The research, presented at the annual Society for Neuroscience meeting, may help explain how a stressful environment early in life can make a person more susceptible to disorders such as autism or schizophrenia. The finding also highlights the important and still mysterious ways that the bacteria living in bodies can influence the brain.
“This is really fascinating and promising work,” said neuroscientist Cory Burghy of the University of Wisconsin–Madison. “I am excited to take a look at how these systems interact in humans,” she said.
Stress during pregnancy dramatically shifts the mix of bacteria that dwell in the vagina, Christopher Howerton of the University of Pennsylvania reported November 11. The alarming odor of foxes, loud noise, physical restraints and other stressful situations during a mouse’s pregnancy changed the composition of its vaginal bacteria, he and his colleagues found.
The population of helpful Lactobacillus bacteria, for instance, decreased after stress. And because newborn mouse pups populate their guts with bacteria dwelling in their mother’s birth canal, microbes from mom colonize the baby’s gut. Mice born to moms with lower levels of Lactobacillus in the vagina had lower levels of Lactobacillus in their guts soon after they were born, the team reported.
Lower levels of Lactobacillus in the newborn mice seem to influence the brain, Howerton reported. Genes in a brain region called the hypothalamus behaved differently in mice with low levels of Lactobacillus in their guts.
Those results make sense, said neuroscientist Jane Foster of McMaster University in Hamilton, Ontario.
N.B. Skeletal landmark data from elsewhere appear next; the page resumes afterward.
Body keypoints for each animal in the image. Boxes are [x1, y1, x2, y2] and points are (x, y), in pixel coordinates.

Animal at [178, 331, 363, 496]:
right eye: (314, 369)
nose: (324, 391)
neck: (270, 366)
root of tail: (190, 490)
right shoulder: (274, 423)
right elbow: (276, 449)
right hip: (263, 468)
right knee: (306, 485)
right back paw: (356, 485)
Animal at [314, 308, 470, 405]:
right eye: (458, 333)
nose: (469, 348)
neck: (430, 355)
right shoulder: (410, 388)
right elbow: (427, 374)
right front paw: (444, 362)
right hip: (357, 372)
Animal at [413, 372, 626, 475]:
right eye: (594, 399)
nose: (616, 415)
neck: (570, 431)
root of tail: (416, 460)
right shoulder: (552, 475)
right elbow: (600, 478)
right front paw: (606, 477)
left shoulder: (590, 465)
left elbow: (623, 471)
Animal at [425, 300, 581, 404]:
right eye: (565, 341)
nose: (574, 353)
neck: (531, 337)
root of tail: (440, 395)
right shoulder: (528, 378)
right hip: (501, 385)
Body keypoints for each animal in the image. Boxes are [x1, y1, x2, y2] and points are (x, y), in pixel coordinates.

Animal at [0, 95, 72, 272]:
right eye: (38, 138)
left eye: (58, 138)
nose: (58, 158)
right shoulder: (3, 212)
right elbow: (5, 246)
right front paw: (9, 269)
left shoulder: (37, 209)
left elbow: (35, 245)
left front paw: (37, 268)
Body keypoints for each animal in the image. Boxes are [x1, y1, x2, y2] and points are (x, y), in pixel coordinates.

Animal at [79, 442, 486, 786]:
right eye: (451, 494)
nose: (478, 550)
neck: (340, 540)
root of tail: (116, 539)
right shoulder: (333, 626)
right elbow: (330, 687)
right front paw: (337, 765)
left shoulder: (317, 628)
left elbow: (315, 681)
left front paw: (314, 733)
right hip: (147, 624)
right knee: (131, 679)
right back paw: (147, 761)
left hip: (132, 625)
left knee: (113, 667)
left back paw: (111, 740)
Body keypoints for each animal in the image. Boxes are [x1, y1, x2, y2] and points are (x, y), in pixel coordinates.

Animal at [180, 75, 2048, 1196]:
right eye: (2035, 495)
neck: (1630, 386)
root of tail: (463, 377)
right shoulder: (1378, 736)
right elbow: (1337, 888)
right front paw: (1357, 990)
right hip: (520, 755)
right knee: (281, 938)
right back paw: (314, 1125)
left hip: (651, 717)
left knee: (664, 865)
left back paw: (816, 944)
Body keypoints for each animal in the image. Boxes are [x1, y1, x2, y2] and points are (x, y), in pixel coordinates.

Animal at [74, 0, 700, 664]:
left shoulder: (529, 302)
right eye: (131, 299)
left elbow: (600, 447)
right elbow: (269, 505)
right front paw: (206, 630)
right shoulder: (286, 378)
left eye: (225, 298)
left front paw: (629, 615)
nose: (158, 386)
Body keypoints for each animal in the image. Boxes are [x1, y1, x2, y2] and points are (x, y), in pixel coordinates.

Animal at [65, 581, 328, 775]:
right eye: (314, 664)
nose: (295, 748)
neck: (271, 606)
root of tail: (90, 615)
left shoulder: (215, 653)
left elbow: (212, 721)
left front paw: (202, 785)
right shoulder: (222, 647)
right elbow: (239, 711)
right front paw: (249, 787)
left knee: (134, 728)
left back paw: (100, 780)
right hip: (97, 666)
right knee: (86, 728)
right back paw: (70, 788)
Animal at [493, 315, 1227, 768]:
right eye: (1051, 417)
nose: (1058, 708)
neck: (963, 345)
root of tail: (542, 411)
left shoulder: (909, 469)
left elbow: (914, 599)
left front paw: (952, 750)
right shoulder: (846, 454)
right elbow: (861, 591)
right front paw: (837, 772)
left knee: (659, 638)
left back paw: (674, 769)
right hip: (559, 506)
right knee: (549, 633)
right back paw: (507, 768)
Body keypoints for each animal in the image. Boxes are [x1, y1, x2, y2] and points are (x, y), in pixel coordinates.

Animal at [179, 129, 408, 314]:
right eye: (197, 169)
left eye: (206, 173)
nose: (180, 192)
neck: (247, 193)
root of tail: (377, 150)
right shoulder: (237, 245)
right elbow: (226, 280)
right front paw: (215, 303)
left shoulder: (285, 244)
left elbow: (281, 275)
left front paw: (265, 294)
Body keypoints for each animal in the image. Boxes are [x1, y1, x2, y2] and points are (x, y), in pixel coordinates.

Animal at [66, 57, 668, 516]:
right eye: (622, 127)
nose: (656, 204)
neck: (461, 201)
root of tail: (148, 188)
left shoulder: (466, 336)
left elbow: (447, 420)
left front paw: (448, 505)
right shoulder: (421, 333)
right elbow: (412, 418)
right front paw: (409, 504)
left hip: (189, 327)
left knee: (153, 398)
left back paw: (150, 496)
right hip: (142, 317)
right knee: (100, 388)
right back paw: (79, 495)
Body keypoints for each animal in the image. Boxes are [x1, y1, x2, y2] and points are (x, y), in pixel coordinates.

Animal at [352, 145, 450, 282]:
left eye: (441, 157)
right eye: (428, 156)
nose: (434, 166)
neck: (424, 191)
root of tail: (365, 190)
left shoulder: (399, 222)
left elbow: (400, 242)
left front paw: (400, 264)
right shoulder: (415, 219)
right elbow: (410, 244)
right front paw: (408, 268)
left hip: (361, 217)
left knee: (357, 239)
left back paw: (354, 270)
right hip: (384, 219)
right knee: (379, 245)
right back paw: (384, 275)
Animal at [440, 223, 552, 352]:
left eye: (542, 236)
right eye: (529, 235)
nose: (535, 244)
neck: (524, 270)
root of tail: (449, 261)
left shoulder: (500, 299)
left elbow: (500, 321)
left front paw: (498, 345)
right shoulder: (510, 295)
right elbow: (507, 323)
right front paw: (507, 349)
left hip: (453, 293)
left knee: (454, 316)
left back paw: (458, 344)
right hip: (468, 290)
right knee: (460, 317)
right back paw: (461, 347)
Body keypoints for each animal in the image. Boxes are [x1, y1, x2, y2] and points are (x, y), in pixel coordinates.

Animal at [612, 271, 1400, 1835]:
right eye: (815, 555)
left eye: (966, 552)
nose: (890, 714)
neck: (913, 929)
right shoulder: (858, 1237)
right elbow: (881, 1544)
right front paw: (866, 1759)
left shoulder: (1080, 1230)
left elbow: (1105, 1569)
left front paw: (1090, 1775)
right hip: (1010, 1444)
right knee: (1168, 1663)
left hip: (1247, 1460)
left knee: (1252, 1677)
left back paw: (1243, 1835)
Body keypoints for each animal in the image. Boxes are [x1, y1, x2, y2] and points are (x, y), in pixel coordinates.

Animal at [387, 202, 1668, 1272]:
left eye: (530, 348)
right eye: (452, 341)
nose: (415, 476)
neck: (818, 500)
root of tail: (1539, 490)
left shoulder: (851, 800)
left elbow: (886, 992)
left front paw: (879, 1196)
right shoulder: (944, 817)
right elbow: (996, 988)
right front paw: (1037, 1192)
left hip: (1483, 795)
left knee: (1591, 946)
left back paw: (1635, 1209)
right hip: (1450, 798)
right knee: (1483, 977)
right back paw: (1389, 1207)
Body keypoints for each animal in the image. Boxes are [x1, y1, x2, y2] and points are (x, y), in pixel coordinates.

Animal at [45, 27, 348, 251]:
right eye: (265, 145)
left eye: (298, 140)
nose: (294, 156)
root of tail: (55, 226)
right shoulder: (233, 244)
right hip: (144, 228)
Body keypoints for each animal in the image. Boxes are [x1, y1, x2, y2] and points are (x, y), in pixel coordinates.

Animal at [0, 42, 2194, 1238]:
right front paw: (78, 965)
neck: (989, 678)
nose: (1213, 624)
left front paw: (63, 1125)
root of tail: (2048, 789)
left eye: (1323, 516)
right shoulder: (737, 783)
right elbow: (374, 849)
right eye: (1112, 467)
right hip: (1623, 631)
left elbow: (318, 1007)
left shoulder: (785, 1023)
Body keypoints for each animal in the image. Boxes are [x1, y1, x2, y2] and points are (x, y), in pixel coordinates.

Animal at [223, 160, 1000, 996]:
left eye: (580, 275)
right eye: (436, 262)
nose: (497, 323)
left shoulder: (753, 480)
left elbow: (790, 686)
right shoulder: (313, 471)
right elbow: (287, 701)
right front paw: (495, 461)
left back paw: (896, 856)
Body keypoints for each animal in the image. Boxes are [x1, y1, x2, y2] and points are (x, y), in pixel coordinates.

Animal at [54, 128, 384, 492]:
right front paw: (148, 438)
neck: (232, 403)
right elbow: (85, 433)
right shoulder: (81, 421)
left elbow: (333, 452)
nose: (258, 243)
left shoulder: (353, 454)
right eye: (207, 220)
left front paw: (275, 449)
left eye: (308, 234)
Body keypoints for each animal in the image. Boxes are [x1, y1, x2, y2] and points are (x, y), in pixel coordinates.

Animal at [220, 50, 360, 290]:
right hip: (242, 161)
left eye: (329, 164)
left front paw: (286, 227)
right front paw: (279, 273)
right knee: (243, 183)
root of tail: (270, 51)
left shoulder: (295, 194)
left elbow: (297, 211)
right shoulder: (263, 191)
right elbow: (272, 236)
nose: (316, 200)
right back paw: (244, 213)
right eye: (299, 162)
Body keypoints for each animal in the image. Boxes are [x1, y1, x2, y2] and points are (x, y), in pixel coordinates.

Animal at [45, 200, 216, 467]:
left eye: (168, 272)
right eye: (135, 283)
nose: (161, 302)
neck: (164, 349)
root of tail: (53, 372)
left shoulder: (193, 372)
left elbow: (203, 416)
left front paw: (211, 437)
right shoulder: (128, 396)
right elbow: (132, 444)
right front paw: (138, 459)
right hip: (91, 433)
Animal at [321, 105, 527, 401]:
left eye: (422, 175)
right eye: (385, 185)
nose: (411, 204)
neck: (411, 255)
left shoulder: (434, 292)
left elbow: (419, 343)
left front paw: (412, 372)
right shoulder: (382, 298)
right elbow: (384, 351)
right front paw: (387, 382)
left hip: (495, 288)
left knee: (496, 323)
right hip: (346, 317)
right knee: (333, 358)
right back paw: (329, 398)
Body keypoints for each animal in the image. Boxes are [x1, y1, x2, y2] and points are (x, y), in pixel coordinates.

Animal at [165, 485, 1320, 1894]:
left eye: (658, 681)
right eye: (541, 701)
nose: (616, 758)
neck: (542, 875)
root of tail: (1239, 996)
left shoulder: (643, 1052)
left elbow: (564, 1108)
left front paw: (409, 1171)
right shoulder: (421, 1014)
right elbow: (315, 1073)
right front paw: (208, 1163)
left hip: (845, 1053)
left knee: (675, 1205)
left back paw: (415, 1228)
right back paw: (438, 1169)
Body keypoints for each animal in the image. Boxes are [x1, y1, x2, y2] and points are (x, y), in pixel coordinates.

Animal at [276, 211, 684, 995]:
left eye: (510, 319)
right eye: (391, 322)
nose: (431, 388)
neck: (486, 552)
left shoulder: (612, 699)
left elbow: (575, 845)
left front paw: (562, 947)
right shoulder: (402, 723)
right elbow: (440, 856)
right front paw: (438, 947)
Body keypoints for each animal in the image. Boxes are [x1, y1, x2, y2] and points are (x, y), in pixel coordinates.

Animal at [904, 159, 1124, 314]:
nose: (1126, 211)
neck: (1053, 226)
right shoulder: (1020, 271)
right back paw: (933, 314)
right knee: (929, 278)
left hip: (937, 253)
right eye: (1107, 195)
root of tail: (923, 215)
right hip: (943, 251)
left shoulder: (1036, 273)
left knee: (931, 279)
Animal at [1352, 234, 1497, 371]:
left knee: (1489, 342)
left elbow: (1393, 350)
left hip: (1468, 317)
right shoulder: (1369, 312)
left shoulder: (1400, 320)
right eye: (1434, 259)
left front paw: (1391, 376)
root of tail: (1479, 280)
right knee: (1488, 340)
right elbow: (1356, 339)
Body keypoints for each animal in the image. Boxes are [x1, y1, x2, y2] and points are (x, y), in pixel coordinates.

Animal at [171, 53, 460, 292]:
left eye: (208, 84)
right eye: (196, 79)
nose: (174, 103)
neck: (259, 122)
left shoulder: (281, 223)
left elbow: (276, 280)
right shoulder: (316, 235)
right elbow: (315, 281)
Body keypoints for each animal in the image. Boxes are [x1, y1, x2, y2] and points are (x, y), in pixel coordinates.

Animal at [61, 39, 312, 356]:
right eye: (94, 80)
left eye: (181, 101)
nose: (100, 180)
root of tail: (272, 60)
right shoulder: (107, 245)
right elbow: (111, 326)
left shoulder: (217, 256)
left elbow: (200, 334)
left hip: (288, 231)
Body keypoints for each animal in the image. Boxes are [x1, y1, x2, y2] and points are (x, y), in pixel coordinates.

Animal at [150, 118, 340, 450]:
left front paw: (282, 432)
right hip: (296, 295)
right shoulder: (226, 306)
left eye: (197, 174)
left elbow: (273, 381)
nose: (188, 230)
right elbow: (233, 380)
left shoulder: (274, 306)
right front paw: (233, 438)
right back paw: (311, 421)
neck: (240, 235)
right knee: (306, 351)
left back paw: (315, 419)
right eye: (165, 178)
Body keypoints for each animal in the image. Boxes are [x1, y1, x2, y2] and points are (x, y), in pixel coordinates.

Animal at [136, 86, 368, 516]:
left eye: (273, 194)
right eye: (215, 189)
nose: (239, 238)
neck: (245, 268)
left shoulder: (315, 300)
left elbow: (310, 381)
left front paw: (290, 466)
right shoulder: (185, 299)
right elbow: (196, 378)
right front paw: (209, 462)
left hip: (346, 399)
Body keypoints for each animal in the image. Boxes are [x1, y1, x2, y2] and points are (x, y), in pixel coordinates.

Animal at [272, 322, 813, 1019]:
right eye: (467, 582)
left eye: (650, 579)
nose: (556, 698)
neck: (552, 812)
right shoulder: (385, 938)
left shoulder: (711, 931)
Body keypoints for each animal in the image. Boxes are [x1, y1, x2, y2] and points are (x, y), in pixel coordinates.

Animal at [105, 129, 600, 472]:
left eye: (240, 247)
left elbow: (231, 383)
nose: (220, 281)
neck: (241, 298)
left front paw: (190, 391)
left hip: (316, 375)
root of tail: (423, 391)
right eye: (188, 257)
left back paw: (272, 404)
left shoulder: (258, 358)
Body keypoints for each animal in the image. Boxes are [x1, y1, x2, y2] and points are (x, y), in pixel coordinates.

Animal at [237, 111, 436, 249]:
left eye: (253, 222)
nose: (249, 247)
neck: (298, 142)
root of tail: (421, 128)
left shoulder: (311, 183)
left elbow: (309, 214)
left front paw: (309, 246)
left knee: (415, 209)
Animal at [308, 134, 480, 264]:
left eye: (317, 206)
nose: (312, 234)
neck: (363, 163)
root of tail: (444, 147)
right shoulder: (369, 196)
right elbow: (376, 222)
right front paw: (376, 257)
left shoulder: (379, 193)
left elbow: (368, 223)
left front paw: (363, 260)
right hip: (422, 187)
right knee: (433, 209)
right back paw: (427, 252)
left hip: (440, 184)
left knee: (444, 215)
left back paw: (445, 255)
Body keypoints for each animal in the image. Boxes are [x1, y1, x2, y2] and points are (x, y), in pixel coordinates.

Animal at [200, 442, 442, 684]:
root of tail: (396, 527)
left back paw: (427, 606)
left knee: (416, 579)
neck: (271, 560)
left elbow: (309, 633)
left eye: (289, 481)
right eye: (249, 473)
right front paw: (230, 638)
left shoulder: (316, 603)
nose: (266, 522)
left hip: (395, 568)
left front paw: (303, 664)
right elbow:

Previous studies have shown that stress can influence the bacteria in human bodies, she said, and in turn these bacteria also influence how a person’s body and brain respond to stress. “It is exciting that neuroscientists are starting to pay attention to this important area of research,” Foster said.
It’s not clear how the bacteria in newborn mice’s guts influence their brains, but the researchers have some hints: Levels of some key chemicals important for brain development were different in mice born to stressed mothers, the researchers found, an effect that could come from altered nutrient absorption in the gut. Another possibility is that stress changes the mix of bacteria in the vagina by shifting the levels of immune cells, allowing more dangerous bacteria to slip in and ultimately make it into the baby, edging out the friendly Lactobacillus, Howerton said.
The complex chain of events outlined in the new study — from stress to mom’s vaginal bacteria to baby’s gut bacteria to baby’s brain — might help explain how stress early in life, perhaps even during gestation, can make a person more vulnerable to psychiatric disorders later, said study coauthor Tracy Bale of the University of Pennsylvania. “Every neuropsychiatric disorder, without exception, is influenced by stress,” she said. Figuring out how stress becomes dangerous might ultimately help scientists identify who is at risk, and how to prevent the ill effects of stress.
So far, the work has been restricted to mice, but Bale and her colleagues plan to study the effects of stress on bacteria in pregnant women and their newborn babies.